You can also index an AxisArray similar to a dictionary:
julia> axis_array["key5"]
5
1D sizes
Let's look at the memory size of these 4 beasts:
julia> varinfo(r"dict|vector|axis")
name size summary
–––––––––––– –––––––––– ––––––––––––––––––––––––––––––––––––––––––––
axis_array 29.302 KiB 1-dimensional AxisArray{Int64,1,...}
dict 81.747 KiB Dict{String, Int64} with 1000 entries
dict_ordered 45.356 KiB OrderedDict{String, Int64} with 1000 entries
vector_pair 44.856 KiB 1000-element Vector{Pair{String, Int64}}
The AxisArray
wins in terms of memory size. I'm also curious about size on disk with JLD2
using JLD2
for type in (:dict, :dict_ordered, :vector_pair, :axis_array)
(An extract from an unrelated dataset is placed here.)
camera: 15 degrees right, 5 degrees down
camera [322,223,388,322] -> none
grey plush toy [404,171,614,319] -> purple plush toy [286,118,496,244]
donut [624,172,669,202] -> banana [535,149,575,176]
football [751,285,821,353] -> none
jldsave("$type.jld2", x=eval(type))
println("$type.jld2 size: $(filesize("$type.jld2"))")
end
This gives us the following jld2 sizes:
dict.jld2 size: 105398
dict_ordered.jld2 size: 66303
vector_pair.jld2 size: 105162
axis_array.jld2 size: 50949
Again the AxisArray
wins, though the difference shrunk a bit. Although a 2x difference doesn't feel very significant.
2D sizes
In my case I was actually storing a lot of dictionaries, which were actually sharing the same keys. This was my biggest mistake, because you can store such data as a matrix and share the keys of the rows and columns. Let's look at a small example again:
# let's very naively store a vector of dictionaries, to get a feel for the size
dict_vector = [deepcopy(dict) for _ in 1:100]
# let's also store an AxisMatrix with shared rows and columns
axis_matrix = AxisArray(
rand(Int, 1000, 100),
row = ["row$r" for r in 1:1000],
col = ["col$c" for c in 1:100]
)
Now the sizes are significantly different:
julia> varinfo(r"dict_vector|axis_matrix")
name size summary
–––––––––––– ––––––––––---- ––––––––––––––––––––––––––––––––––––––––––––
axis_matrix 804.845 KiB 2-dimensional AxisArray{Int64,2,...}
dict_vector 7.984 MiB 100-element Vector{Dict{String, Int64}}
You see an almost 10x difference in memory size. The difference is more than 10x in the JLD2 files:
julia> for type in (:dict_vector, :axis_matrix)
jldsave("$type.jld2", x=eval(type))
println("$type.jld2 size: $(filesize("$type.jld2"))")
end
dict_vector.jld2 size: 10352637
axis_matrix.jld2 size: 849101
Differences are so big because most of the data is integers, which are small, and the "keys" of the matrix are strings which can occupy quite some memory.
In the end I opted to switch to AxisArrays for my 2D problem. Though I could only do this by assuming all columns had the same keys.
Conclusion
There's a difference in memory usage between data structures that store keys and value. Dictionaries do not seem to be optimal, however for the simple case I looked at here the difference is not as large as I imagined. A bigger difference only appears when you have extra information, such as repeating keys, and you can use that information to choose a more optimal data structure, such as a matrix with the keys on the axes.